My Mother is the Ocean
My mother is the ocean. She became the ocean by request, embodying the multitude of all that water contains. Months before she left this life—surprising everyone who knew and loved her—she told me she wanted to be cremated and her ashes given to the ocean. It was a conversation I thought I could tuck away for a distant future. But just shy of her 50th birthday and a few months after that seemingly random conversation, I found myself holding her essence, now locked away in a gold box handed to me by a funeral director.
I was unprepared to be without her. Nearly seventeen years later, I still stumble at times, feeling my way through the darkness of life without her. No one teaches you how to fulfill the requests of your dearly departed.
Grief comes in waves, and as you rise and fall with it, you try—over and over—to find the strength to honor their wishes. I had the chance to do so a little over a year after her passing. I was traveling to celebrate a friend's wedding on an island by the sea. At the time, I was in my twenties, in the early days of my career, and barely scraping together enough to afford the trip.

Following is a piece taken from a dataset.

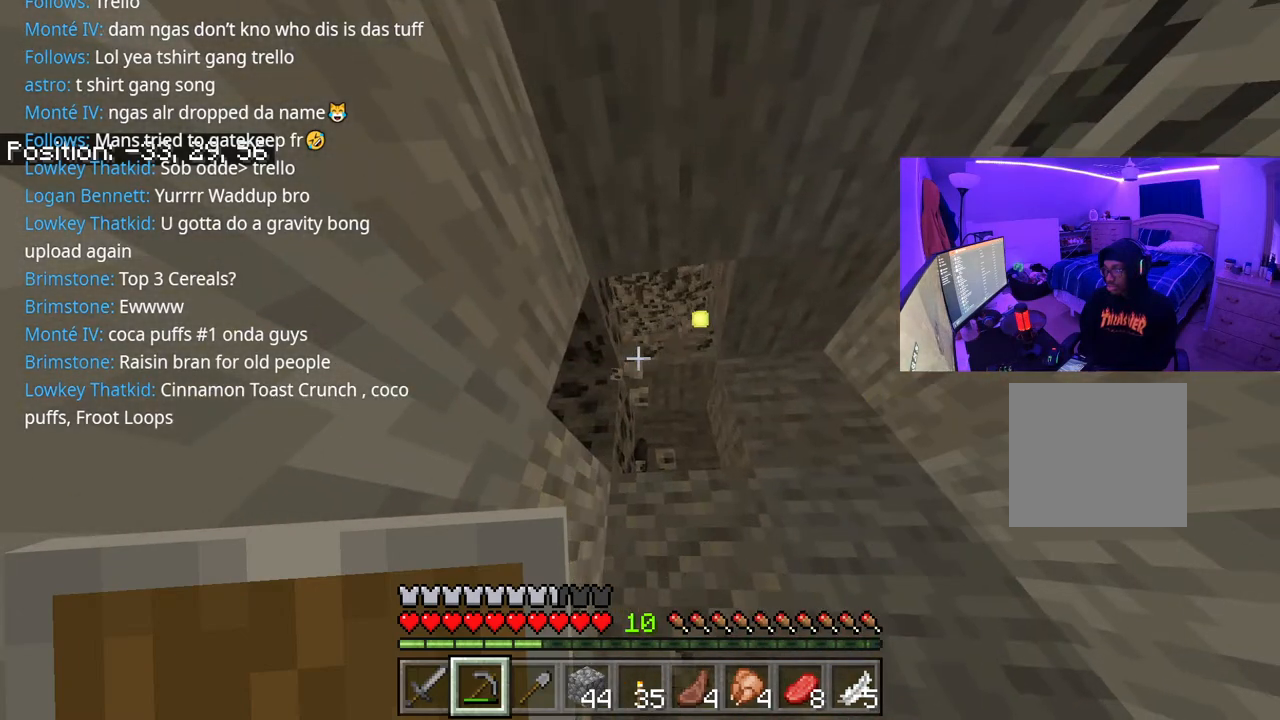
{"buttons": [], "left_stick": "center", "right_stick": "center", "events": [[183, "right_stick", "down-right"], [267, "R2", "up"], [383, "right_stick", "down"], [500, "right_stick", "center"]]}
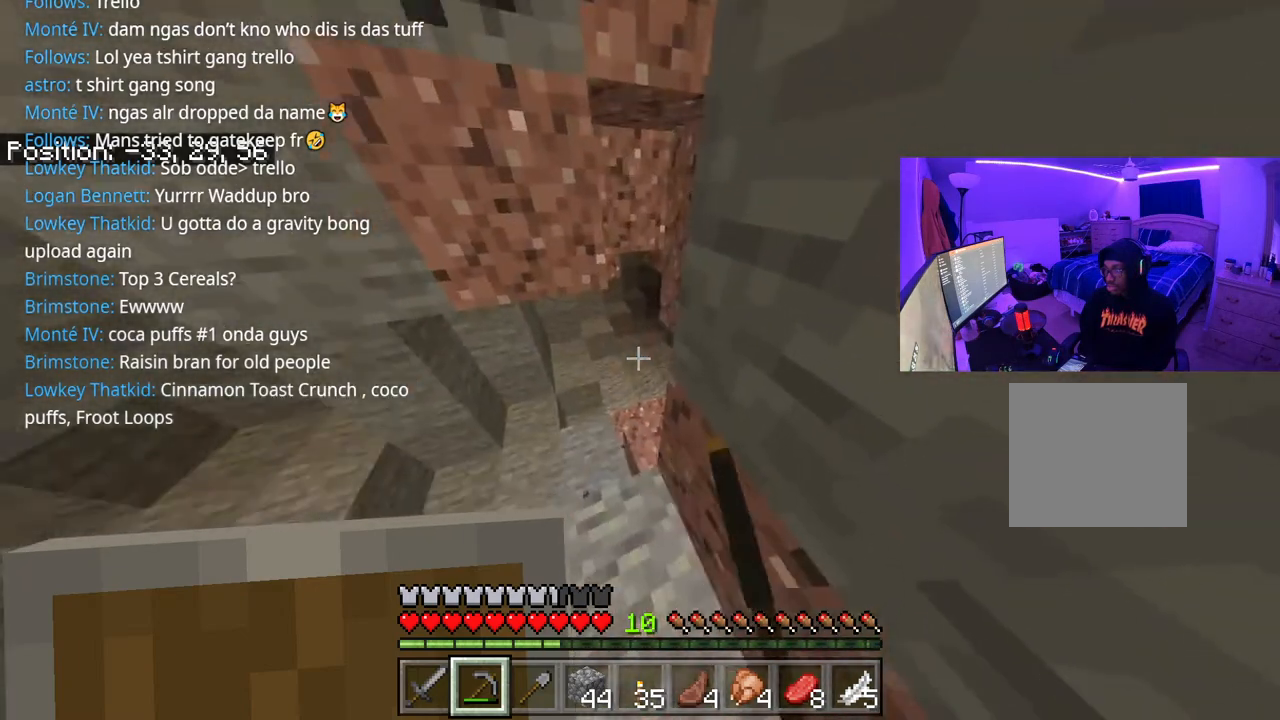
{"buttons": [], "left_stick": "center", "right_stick": "center", "events": [[83, "left_stick", "left"], [217, "left_stick", "center"]]}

Unsure of when I might again have such an opportunity, I brought her—a strange plus one, to be sure.
In my suitcase, alongside swimsuits and flip-flops, were my mother’s ashes, along with a death certificate and cremation documentation—the paperwork required to travel with your deceased loved one. Each day of that trip, I searched for the right time, the perfect location, and the courage to let her go. I imagined her weary of that box, waiting for her next journey to begin.
On the morning of our last full day, I woke before dawn without an alarm and knew it was time. I dressed quickly, took her with me, and walked to a secluded spot on the beach. At the edge of the Atlantic, I prepared to say goodbye again. I envisioned her joining an ocean of ancestors. As I sat at the water’s edge—crying, praying, and speaking to her—I could hear the old deacons from my childhood church intoning, “Take me to the water.” It felt like a Sunday morning baptism service, except it was just me, my momma, the ocean, and God.
Time lost its meaning, as it had since she passed, stretching into something shapeless and ungraspable. Eventually, I opened the box, revealing the plastic bag of ashes—the final physical form of my mother. I waded into the ocean and began to pour, watching as the ashes scattered and dissolved, carried away in all directions to distant waters. She was now one with the ocean, freed from the worries of this life and floating in eternal glory.
My mother is the
ocean, and each time I enter the water, I greet her. The ocean is now my home.